In May 2021, over 36,000 email and password combinations for email accounts ending in .edu were identified on a publically available instant messaging platform.

The FBI recommends colleges and universities establish and maintain strong liaison relationships with the field offices in their region. “Through these partnerships, the FBI can assist with identifying vulnerabilities to academia and mitigating potential threat activity.”

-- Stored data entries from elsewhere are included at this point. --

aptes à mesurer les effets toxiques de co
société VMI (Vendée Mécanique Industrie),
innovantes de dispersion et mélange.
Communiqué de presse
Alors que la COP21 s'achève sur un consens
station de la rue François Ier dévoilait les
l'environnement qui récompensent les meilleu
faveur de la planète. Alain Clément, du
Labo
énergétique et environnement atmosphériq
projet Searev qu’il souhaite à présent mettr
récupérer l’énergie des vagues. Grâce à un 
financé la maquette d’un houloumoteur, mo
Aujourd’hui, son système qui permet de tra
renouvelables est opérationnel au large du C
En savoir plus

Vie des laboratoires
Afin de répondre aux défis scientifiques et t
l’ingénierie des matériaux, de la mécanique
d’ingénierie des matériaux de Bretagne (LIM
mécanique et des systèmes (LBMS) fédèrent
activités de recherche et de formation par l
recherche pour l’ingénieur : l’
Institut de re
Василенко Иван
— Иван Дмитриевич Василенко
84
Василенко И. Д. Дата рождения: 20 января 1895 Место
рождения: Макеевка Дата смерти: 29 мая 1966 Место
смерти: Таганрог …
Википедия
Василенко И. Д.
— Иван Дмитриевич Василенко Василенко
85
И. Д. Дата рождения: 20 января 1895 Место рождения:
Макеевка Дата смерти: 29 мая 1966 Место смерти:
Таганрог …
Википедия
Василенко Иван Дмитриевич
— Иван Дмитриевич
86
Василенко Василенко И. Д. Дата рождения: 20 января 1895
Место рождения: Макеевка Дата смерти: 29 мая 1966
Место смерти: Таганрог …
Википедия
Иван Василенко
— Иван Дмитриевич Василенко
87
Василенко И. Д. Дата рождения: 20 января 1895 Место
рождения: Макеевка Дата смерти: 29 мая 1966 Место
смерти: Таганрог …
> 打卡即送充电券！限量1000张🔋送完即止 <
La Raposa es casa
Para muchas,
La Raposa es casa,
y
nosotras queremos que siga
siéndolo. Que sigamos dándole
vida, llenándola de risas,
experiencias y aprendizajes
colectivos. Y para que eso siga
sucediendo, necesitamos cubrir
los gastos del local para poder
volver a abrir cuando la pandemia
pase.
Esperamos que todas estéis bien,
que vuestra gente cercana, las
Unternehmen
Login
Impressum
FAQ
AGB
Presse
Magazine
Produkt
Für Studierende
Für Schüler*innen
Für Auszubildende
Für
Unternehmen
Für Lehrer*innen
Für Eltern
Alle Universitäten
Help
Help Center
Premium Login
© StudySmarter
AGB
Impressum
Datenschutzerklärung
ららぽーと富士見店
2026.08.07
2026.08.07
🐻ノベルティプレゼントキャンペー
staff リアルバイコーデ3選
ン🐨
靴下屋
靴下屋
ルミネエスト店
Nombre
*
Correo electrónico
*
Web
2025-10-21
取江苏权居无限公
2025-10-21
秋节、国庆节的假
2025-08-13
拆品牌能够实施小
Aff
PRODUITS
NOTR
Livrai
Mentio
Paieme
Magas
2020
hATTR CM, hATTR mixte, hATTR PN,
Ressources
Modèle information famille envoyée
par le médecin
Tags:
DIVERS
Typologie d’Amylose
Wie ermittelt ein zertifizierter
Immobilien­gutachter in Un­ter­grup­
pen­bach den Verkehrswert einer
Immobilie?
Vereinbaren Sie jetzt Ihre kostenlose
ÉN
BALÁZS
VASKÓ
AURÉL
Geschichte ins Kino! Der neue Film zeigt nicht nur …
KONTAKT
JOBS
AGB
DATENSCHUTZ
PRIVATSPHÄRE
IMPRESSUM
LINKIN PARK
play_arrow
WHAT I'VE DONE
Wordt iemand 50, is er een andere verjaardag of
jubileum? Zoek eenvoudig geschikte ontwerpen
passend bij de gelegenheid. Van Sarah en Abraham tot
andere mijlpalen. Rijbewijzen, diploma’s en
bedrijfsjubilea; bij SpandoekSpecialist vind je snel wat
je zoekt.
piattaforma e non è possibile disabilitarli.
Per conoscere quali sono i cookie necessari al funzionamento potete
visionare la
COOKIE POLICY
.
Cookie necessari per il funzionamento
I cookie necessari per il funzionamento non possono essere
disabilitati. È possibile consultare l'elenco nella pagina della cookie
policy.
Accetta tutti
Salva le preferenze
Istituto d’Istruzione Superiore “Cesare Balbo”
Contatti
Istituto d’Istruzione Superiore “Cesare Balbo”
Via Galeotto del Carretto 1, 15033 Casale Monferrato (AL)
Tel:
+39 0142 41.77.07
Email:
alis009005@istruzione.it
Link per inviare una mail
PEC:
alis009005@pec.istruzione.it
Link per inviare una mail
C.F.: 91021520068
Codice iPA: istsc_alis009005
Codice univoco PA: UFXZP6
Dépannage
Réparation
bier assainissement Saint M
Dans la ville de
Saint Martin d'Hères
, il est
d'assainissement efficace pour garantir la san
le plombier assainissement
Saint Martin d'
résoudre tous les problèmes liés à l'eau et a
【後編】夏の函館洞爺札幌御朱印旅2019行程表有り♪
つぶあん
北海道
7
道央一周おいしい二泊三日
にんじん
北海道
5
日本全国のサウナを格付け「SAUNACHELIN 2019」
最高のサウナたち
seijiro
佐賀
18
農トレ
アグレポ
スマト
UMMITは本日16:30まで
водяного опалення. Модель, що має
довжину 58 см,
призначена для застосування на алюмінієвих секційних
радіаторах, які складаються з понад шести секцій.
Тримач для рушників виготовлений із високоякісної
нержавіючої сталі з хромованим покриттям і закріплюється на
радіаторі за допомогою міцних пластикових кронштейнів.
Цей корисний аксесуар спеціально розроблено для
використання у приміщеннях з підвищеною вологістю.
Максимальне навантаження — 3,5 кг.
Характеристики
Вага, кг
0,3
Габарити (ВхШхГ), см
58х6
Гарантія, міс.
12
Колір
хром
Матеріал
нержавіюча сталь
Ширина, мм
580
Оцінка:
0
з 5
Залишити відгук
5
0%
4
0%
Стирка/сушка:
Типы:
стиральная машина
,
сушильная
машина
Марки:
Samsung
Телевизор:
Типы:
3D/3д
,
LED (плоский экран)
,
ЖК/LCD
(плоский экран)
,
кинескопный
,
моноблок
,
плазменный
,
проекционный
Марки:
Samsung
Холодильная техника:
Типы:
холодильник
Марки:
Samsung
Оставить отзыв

Some specific recommendations are:

  • Keep all operating systems and software up to date.
  • Implement user training programs and phishing exercises for students and faculty to raise awareness about the risks of visiting suspicious websites, clicking on suspicious links, and opening suspicious attachments.
  • Require strong, unique passwords for all accounts with password logins and establish lock-out rules for incorrect password attempts. Avoid password reuse across multiple accounts or stored on the system where an adversary may gain access.
  • Require multi-factor authentication (MFA), preferably using phishing-resistant authenticators, for as many services as possible – particularly for accounts that access critical systems, webmail, virtual private networks (VPN), and privileged accounts that manage backups.
  • Reduce credential exposure and enforce credential protection by restricting where accounts and credentials can be used and by using local device credential protection features.
  • Segment networks to help prevent unauthorized access by malicious actors or the spread of malware.
  • Identify, detect, and investigate abnormal activity with network-monitoring tools that log and report all network traffic, including lateral movement on a network.
  • Use anomaly detection tools that identify an unusual increase in traffic and failed authentication attempts.
  • Enforce the principle of least privilege through authorization policies. Account privileges should be clearly defined, narrowly scoped, and regularly audited against usage patterns.
  • Secure and closely monitor remote desktop protocol (RDP) use.
  • Document external remote connections.